**Your task**
Copy the records word for word, starting at the very beginning and ending with the line that contains "unieker te maken…".
● ● ●
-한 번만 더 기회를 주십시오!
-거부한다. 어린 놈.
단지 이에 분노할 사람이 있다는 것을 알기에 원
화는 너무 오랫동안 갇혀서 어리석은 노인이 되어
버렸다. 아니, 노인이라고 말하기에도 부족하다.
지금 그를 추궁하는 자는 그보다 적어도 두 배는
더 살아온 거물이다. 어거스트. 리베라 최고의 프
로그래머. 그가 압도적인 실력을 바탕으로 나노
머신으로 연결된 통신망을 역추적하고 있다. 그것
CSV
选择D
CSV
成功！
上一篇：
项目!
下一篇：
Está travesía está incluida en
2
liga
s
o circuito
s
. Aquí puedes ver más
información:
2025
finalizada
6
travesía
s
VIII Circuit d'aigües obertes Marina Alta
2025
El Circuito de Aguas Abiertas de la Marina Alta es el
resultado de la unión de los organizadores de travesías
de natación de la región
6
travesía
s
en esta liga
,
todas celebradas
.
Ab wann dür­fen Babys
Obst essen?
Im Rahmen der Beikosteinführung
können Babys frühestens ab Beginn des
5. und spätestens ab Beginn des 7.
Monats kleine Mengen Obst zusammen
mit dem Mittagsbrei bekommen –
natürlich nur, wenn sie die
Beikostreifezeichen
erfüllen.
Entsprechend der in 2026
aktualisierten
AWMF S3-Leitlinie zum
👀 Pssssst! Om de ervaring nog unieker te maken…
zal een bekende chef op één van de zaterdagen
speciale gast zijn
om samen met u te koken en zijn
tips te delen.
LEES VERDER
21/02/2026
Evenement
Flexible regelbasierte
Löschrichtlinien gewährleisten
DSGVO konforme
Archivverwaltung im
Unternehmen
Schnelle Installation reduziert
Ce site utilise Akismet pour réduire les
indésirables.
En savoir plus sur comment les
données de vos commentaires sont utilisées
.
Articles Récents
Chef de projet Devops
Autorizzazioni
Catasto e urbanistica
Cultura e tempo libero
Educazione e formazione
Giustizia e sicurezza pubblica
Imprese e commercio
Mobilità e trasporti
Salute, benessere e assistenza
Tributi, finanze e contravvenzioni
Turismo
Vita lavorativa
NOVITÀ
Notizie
● ● ●
**Result**
-한 번만 더 기회를 주십시오!
-거부한다. 어린 놈.
단지 이에 분노할 사람이 있다는 것을 알기에 원
화는 너무 오랫동안 갇혀서 어리석은 노인이 되어
버렸다. 아니, 노인이라고 말하기에도 부족하다.
지금 그를 추궁하는 자는 그보다 적어도 두 배는
더 살아온 거물이다. 어거스트. 리베라 최고의 프
로그래머. 그가 압도적인 실력을 바탕으로 나노
머신으로 연결된 통신망을 역추적하고 있다. 그것
CSV
选择D
CSV
成功！
上一篇：
项目!
下一篇：
Está travesía está incluida en
2
liga
s
o circuito
s
. Aquí puedes ver más
información:
2025
finalizada
6
travesía
s
VIII Circuit d'aigües obertes Marina Alta
2025
El Circuito de Aguas Abiertas de la Marina Alta es el
resultado de la unión de los organizadores de travesías
de natación de la región
6
travesía
s
en esta liga
,
todas celebradas
.
Ab wann dür­fen Babys
Obst essen?
Im Rahmen der Beikosteinführung
können Babys frühestens ab Beginn des
5. und spätestens ab Beginn des 7.
Monats kleine Mengen Obst zusammen
mit dem Mittagsbrei bekommen –
natürlich nur, wenn sie die
Beikostreifezeichen
erfüllen.
Entsprechend der in 2026
aktualisierten
AWMF S3-Leitlinie zum
👀 Pssssst! Om de ervaring nog unieker te maken…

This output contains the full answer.